Esercizi:
1) Ripeti senza alcuna modifica il passo del testo sulla sintesi additiva che va da "Qualsiasi fonte luminosa, artificiale" fino a "oppure i LED." incluso.
2) Prosegui il testo sulla sintesi additiva dei colori a partire dalla sua ultima frase.

Fonte:
★ ★ ★ ★ ★

Ciò è quello che comunemente facciamo quando apriamo ogni mattina gli occhi, quando tiriamo su la serranda, quando forniamo tensione una lampadina elettrica, quando accendiamo la TV oppure sblocchiamo il nostro smartphone.
Semplicemente, aggiungiamo luce.
Il cerchio cromatico della sintesi additiva: l'unione di tutti e tre i colori primari (rosso, verde e blu) genera la luce bianca
Ora, se sappiamo che la luce bianca del sole è in realtà composta da tre frequenze cromatiche ben distinte (verde, rosso e blu) miscelate in quantità eguali, come possiamo fare per ottenere una luce perfettamente bianca?
Com'è logico supporre, dobbiamo aggiungeretre fasci di luce nella stessa quantità: uno verde, uno rosso ed uno blu.
Utilizzando la luce esattamente come un pennello, 'stendendo' le tre frequenze verdi, rosse e blu nella stessa quantità otterremo la luce bianca.
Quindi, possiamo definire che il bianco non è un colore, ma è la somma di tutti e tre i colori principali, in eguale quantità.
Datosi che otteniamo il bianco per addizione dei tre colori, questa modalità di riproduzione cromatica è chiamata sintesi additiva.
La sintesi additiva è comunemente chiamata con l'acronimo inglese di RGB (Red, Green e Blue, ossia il rosso, il verde ed il blu).
Qualsiasi fonte luminosa, artificiale o naturale, produce luce visibile con la sintesi RGB: dal sole, alle lucciole passando le lampadine ad incandescenza oppure i LED.
I pigmenti, i coloranti e la riflessione dei colori
Ora che sappiamo l'esatta natura della luce e dei colori, rimane però una domanda a cui rispondere: cos'è che fa 'colorare' le cose di una data cromia?

★ ★ ★ ★ ★

Materiale fornito:
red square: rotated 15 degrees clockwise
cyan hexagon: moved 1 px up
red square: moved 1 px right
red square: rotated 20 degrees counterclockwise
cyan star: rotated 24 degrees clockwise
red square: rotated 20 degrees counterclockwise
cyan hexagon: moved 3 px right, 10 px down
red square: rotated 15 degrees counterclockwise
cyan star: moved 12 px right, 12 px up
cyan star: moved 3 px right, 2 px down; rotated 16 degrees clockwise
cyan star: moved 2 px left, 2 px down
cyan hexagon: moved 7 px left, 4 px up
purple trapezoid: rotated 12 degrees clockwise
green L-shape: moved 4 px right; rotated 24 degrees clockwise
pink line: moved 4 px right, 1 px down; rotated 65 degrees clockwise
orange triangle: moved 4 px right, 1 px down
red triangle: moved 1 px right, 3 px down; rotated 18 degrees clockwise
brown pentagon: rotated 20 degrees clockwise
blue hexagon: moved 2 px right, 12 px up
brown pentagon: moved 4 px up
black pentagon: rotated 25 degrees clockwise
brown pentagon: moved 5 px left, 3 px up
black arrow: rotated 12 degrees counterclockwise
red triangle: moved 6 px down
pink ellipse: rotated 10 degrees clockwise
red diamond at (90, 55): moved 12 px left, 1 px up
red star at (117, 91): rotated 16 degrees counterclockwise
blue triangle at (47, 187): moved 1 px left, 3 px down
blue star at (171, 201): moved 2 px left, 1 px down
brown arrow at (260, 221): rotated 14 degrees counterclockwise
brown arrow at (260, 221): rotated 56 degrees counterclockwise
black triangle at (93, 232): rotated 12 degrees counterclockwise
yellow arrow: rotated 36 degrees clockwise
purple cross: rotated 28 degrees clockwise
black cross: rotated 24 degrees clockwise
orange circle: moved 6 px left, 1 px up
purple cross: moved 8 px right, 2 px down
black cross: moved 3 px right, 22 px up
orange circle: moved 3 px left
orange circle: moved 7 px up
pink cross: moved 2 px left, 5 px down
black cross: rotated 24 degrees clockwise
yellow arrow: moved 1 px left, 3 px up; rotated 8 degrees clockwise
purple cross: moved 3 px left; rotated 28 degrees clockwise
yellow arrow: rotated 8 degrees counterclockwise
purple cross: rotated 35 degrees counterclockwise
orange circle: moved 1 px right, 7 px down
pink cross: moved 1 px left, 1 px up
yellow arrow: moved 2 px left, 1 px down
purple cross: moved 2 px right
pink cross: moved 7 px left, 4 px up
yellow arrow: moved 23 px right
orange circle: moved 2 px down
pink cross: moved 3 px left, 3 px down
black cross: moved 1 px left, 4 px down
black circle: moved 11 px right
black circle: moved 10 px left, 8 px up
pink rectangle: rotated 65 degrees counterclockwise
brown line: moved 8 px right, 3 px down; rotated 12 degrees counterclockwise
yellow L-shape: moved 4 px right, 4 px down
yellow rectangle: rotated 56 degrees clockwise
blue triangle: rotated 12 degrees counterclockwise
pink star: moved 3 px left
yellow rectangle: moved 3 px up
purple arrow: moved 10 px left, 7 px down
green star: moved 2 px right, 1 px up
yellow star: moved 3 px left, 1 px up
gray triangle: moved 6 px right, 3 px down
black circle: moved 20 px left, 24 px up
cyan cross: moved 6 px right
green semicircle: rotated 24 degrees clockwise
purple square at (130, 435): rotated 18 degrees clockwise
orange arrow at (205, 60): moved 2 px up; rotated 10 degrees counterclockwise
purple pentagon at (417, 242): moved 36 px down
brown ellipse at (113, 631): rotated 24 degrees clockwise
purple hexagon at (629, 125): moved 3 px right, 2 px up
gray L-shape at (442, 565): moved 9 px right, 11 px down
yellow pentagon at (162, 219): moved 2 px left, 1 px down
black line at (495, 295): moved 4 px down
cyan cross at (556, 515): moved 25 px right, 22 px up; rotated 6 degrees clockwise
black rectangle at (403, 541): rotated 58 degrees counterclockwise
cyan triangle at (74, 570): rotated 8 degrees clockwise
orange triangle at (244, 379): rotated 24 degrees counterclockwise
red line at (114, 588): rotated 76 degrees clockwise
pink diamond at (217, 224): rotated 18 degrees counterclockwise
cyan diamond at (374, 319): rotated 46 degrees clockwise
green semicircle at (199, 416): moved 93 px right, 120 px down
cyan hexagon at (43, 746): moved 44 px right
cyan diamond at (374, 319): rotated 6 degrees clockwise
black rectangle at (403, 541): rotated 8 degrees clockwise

★ ★ ★ ★ ★

Risposte in ordine:
1)
Qualsiasi fonte luminosa, artificiale o naturale, produce luce visibile con la sintesi RGB: dal sole, alle lucciole passando le lampadine ad incandescenza oppure i LED.

2)
Perché ad esempio le foglie degli alberi sono verdi, i pomodori rossi ed il cielo terso è azzurro?
In realtà, quello che colora cose ed oggetti è sempre e solo la luce, ma lo fa in modi differenti a seconda di dove i fotoni sono diretti.
I fotoni si comportano più o meno come delle palline da tennis: possono rimbalzare sulle superfici 'dure' (come il cemento od un campo di sabbia rossa compatta) oppure possono 'affondare' sulle superfici viscose e morbide, come ad esempio una pozza di melma.
Datosi però che la luce bianca è scomponibile, è possibile che i 'rimbalzi' delle palline non diano tutti gli stessi risultati: alcune palline, rimbalzando, vibreranno differentemente e cederanno parte della loro energia al materiale che hanno colpito, cambiando quindi frequenza di vibrazione.
Una sostanza in grado di assorbire tutte le frequenze visibili dell'iride meno una specifica, che viene anzi riflessa, si definisce colorante.
Le sostanze coloranti assorbono tutte le frequenze tranne una, che il nostro occhio percepisce come 'colore', inviando al cervello i segnali elettrici che permettono l'elaborazione e la memorizzazione del dato.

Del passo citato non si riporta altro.